Having a rental car will give you the most flexibility when traveling in Costa Rica. This will allow you to visit more off-the-beaten-path destinations and will allow you to take fun day trips on your own.
☀️ Should I buy travel insurance for Costa Rica?
Yes, travel insurance is always a good idea. It is not just for illness or injury, but also lost luggage, delayed trips, and more!
We like Heymondo for Costa Rica travel insurance.
✈️ What is the best way to book a flight?
Usually, we have the best luck finding great prices with Skyscanner. Check for flights to both San Jose Airport (SJO) and Liberia Airport (LIR).
🛏️ What is the best way to book my Costa Rica hotels?
🗣️What is the main language in Costa Rica?

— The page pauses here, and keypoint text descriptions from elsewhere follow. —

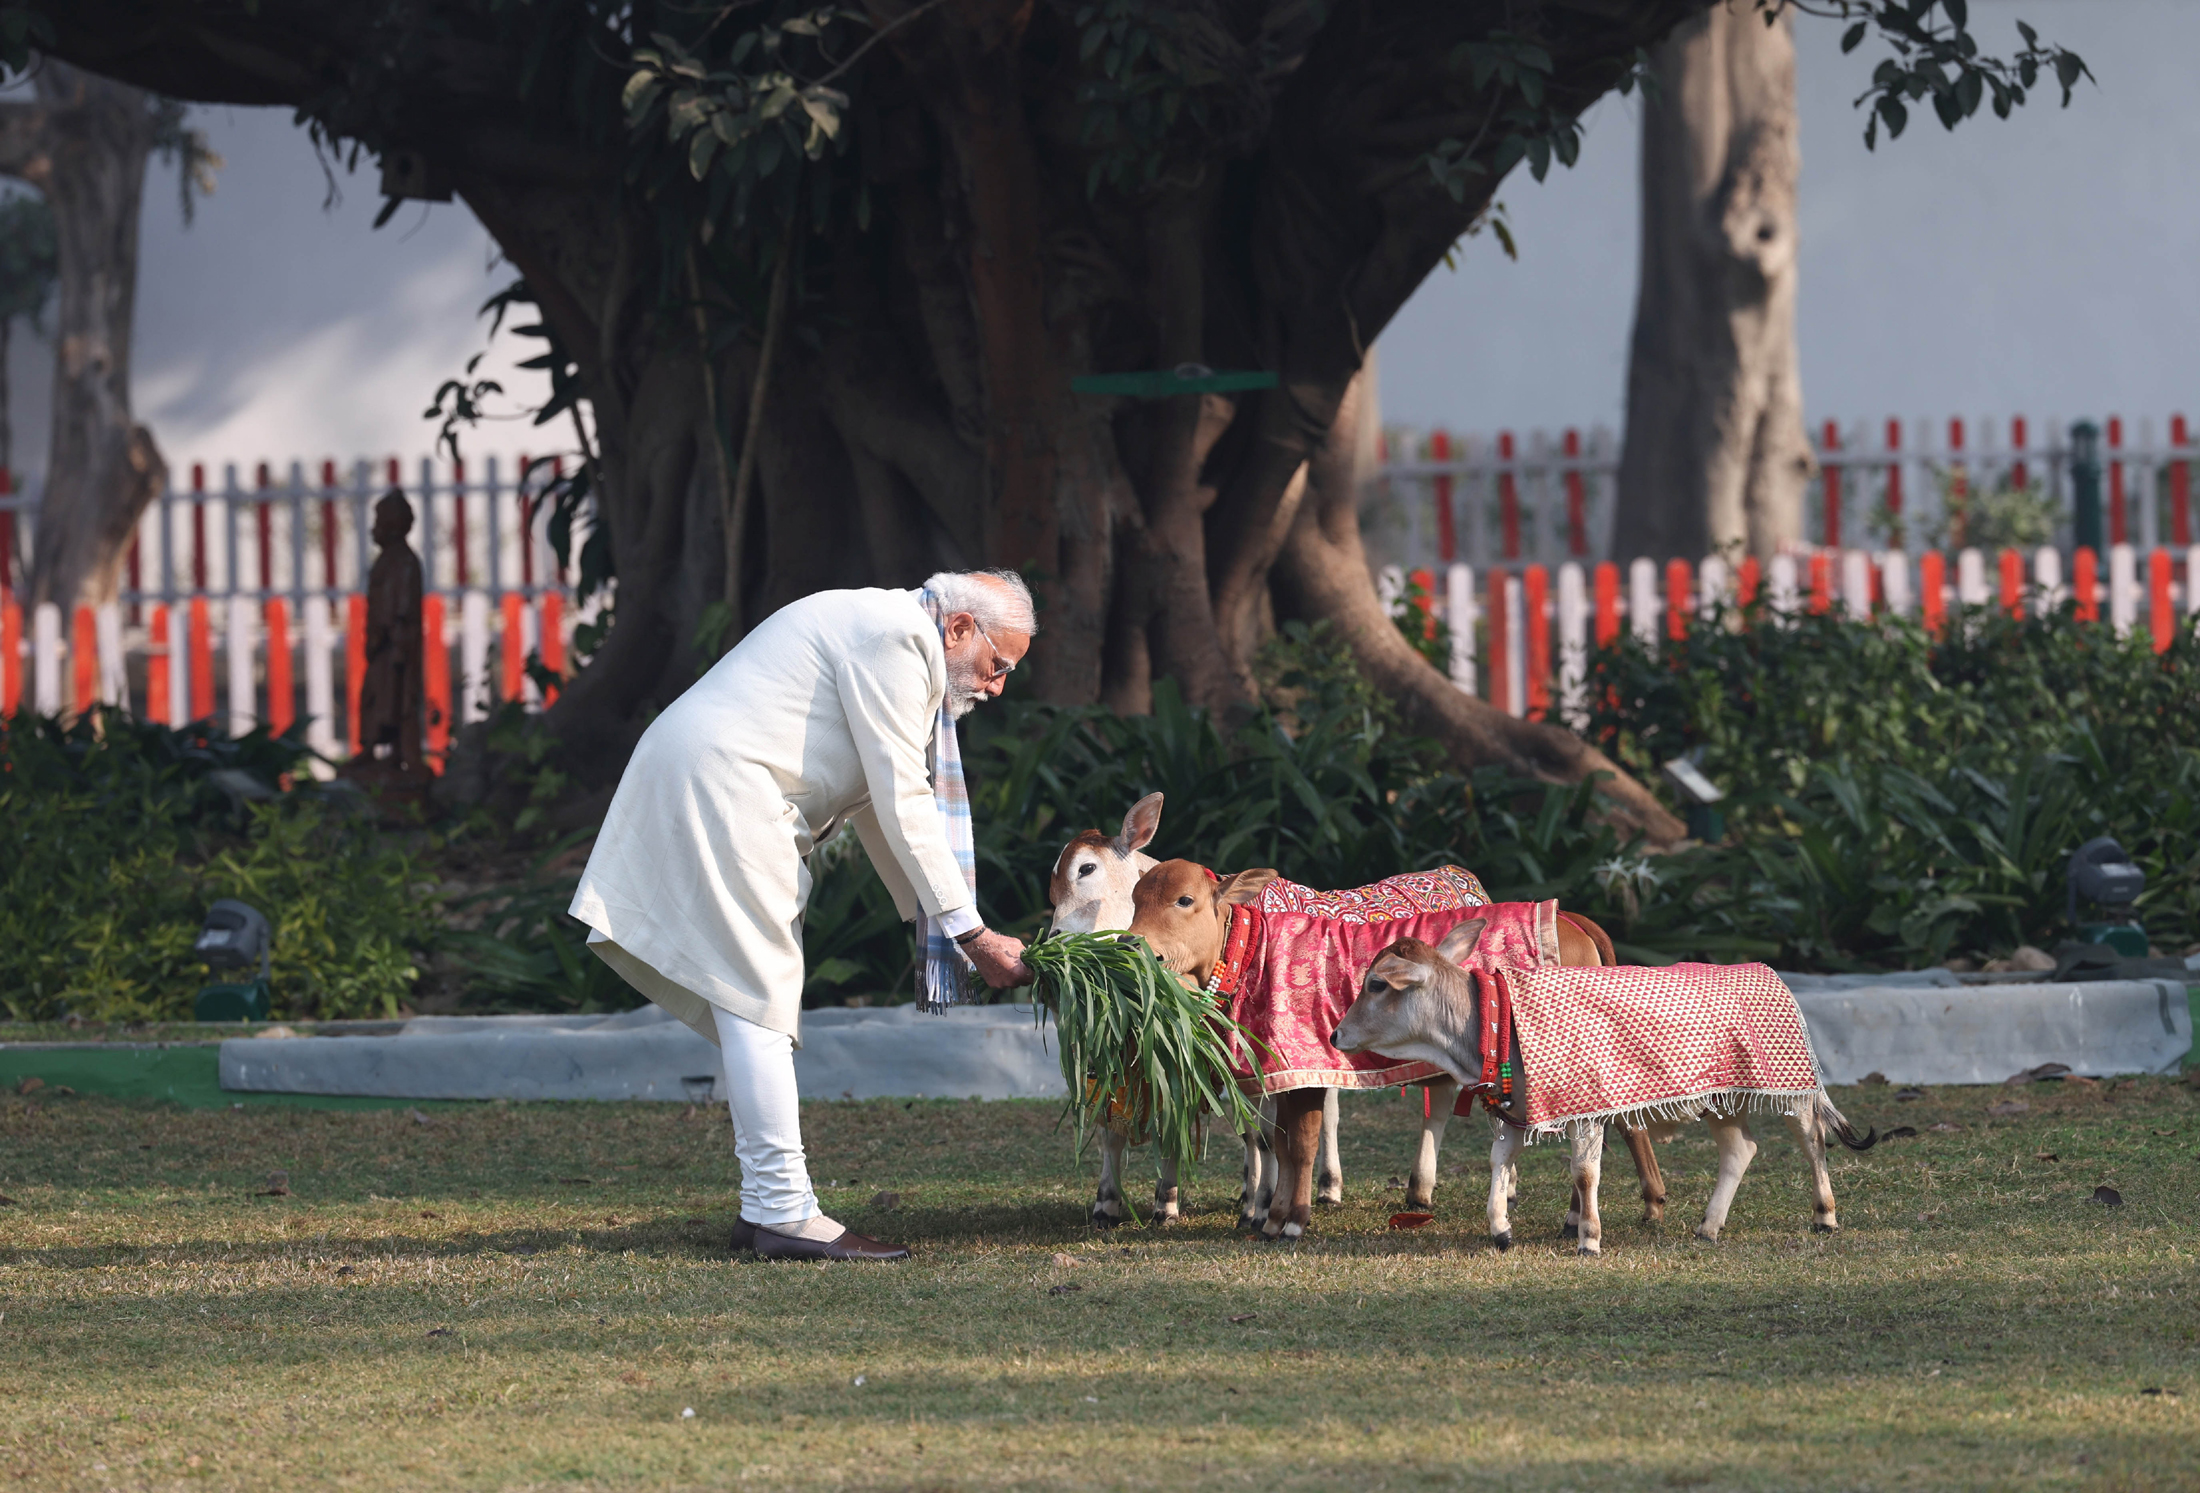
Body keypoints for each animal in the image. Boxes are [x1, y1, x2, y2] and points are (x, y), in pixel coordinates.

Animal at [1333, 933, 1877, 1254]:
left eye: (1377, 984)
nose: (1337, 1035)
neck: (1491, 1022)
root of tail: (1766, 970)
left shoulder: (1586, 1110)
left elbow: (1584, 1172)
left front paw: (1589, 1237)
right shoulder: (1514, 1112)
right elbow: (1498, 1163)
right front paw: (1500, 1228)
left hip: (1791, 1089)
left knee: (1812, 1141)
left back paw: (1825, 1214)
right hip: (1719, 1098)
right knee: (1741, 1149)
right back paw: (1709, 1225)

The main language in Costa Rica is Spanish. Most people working in tourism speak at least some English.
💰 What is the currency in Costa Rica?
The currency used in Costa Rica is the Costa Rican colón (CRC). However, the US dollar is widely accepted in most tourist areas
🌴 Is Costa Rica safe?
Generally, Costa Rica is considered safe for tourists. However, like any travel destination, it’s best to use caution and be aware of your surroundings.
🛂 Do you need a passport to go to Costa Rica?
Yes, Costa Rica is its own country. You will need a passport to visit.